Records excerpted from a collection:
>>>>

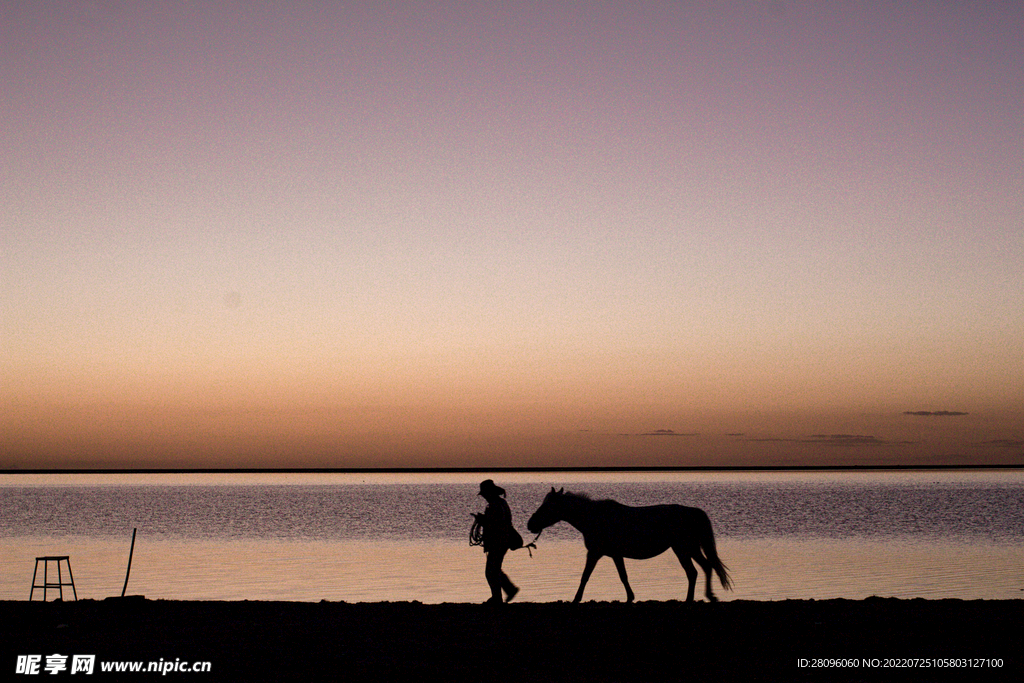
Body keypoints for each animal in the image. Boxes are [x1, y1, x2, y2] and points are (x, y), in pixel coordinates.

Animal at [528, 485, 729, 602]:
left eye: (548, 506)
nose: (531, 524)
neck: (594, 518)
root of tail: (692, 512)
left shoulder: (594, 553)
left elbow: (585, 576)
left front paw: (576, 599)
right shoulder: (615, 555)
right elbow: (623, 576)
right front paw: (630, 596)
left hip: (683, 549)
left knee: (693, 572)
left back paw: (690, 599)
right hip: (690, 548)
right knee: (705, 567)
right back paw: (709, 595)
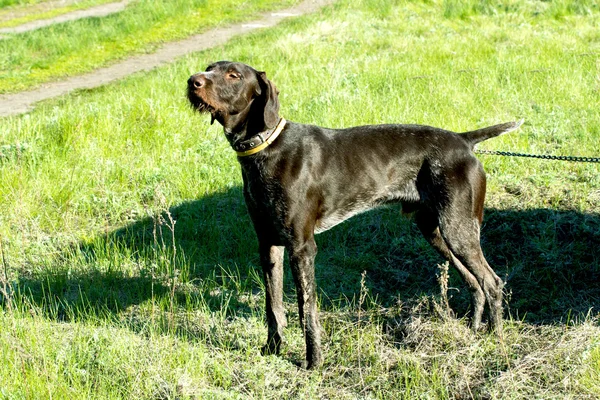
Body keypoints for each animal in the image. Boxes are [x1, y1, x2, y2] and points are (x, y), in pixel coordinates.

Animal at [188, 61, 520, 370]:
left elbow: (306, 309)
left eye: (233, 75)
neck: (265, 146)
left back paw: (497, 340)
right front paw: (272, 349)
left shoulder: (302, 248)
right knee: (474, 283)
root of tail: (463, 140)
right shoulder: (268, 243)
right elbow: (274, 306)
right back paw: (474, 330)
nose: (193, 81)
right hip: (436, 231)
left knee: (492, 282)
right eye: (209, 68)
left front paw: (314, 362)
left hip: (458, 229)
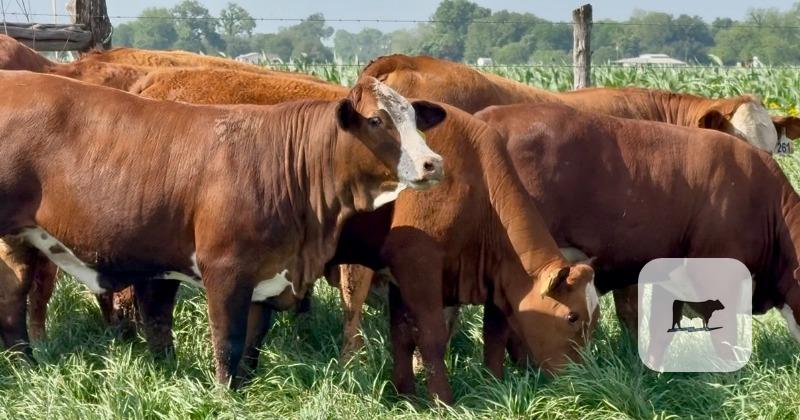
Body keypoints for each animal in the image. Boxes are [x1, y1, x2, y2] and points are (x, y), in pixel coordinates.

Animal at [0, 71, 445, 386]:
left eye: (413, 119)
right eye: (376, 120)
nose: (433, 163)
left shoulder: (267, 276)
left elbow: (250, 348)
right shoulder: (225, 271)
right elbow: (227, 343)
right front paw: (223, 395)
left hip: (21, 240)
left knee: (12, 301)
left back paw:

<<<<

**WHAT THE TASK REQUIRES:**
Find "right eye: (376, 120)" in the records above. Repeat its line and every later line exactly, through the last one.

**ANSWER TO THE PROBLEM:**
right eye: (376, 120)
nose: (433, 163)
left shoulder: (267, 276)
left elbow: (250, 348)
right shoulder: (225, 271)
right elbow: (227, 343)
right front paw: (223, 395)
left hip: (21, 240)
left knee: (12, 301)
left back paw:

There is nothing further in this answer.